### TASK PROMPT
Only one stretch of the data below should be repeated: the lines from the line containing "home, planning larceny." through the line containing "can threaten you.", inclusive, exactly as they are.

### RECORDS SHOWN
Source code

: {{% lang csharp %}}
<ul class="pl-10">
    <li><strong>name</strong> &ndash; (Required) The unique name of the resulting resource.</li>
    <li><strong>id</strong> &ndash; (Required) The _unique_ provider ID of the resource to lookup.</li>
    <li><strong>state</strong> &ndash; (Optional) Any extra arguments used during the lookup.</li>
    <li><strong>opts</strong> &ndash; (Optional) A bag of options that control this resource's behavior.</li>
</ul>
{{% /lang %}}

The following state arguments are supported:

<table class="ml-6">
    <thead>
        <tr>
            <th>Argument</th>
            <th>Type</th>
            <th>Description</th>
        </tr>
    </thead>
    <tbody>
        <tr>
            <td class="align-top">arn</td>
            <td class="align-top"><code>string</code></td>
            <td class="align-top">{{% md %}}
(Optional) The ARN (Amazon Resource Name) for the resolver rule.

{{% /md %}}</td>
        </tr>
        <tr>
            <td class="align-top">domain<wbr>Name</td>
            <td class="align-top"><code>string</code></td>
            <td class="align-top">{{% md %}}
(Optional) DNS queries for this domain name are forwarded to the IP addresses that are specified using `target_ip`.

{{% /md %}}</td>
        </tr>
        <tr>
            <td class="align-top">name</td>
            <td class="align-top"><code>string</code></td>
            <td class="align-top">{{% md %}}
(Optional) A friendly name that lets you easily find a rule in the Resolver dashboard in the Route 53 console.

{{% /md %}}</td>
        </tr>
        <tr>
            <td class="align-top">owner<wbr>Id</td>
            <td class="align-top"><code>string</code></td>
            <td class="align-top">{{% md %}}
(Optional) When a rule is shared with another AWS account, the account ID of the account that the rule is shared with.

--

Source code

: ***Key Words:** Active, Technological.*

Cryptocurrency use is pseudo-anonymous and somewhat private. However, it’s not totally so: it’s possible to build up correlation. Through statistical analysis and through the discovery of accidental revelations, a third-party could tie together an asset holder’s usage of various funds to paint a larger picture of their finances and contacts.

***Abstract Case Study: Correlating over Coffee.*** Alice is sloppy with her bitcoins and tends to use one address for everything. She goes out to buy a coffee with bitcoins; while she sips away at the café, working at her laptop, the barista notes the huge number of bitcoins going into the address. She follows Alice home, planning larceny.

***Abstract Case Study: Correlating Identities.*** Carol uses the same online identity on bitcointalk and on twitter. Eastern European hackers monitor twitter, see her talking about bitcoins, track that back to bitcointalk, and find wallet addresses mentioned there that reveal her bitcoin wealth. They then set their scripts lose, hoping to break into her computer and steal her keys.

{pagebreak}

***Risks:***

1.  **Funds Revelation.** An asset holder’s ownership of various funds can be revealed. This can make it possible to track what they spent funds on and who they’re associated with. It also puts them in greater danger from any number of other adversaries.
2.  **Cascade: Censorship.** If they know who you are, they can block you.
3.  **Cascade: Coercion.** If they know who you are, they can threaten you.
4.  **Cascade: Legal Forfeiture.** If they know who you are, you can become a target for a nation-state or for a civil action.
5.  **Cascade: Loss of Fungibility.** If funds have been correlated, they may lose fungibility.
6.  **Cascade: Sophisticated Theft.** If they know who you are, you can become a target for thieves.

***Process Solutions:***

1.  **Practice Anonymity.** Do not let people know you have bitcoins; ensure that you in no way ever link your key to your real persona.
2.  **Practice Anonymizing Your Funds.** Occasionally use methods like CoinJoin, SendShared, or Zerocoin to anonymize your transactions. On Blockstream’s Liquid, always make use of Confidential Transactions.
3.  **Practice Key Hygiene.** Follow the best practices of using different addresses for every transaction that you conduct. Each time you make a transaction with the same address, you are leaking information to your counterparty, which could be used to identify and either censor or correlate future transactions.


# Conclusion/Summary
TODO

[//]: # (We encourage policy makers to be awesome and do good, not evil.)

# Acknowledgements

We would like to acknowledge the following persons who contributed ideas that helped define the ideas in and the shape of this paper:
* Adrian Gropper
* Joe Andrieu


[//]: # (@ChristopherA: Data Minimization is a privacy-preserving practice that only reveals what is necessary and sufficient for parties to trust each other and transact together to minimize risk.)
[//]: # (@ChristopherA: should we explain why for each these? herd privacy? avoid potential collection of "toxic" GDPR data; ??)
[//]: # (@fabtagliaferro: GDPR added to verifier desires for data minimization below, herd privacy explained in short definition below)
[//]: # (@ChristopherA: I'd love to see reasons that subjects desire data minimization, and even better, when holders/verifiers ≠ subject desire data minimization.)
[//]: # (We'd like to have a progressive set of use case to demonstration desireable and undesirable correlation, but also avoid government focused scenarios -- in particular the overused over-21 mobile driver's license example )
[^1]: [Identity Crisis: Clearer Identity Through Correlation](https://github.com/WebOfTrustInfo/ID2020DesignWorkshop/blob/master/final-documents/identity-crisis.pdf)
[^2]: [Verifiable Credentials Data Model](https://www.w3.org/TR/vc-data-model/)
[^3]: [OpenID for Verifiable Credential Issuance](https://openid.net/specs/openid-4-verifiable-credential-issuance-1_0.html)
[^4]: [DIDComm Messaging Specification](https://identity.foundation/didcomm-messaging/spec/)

### PROBLEM SOLUTION
***Abstract Case Study: Correlating over Coffee.*** Alice is sloppy with her bitcoins and tends to use one address for everything. She goes out to buy a coffee with bitcoins; while she sips away at the café, working at her laptop, the barista notes the huge number of bitcoins going into the address. She follows Alice home, planning larceny.

***Abstract Case Study: Correlating Identities.*** Carol uses the same online identity on bitcointalk and on twitter. Eastern European hackers monitor twitter, see her talking about bitcoins, track that back to bitcointalk, and find wallet addresses mentioned there that reveal her bitcoin wealth. They then set their scripts lose, hoping to break into her computer and steal her keys.

{pagebreak}

***Risks:***

1.  **Funds Revelation.** An asset holder’s ownership of various funds can be revealed. This can make it possible to track what they spent funds on and who they’re associated with. It also puts them in greater danger from any number of other adversaries.
2.  **Cascade: Censorship.** If they know who you are, they can block you.
3.  **Cascade: Coercion.** If they know who you are, they can threaten you.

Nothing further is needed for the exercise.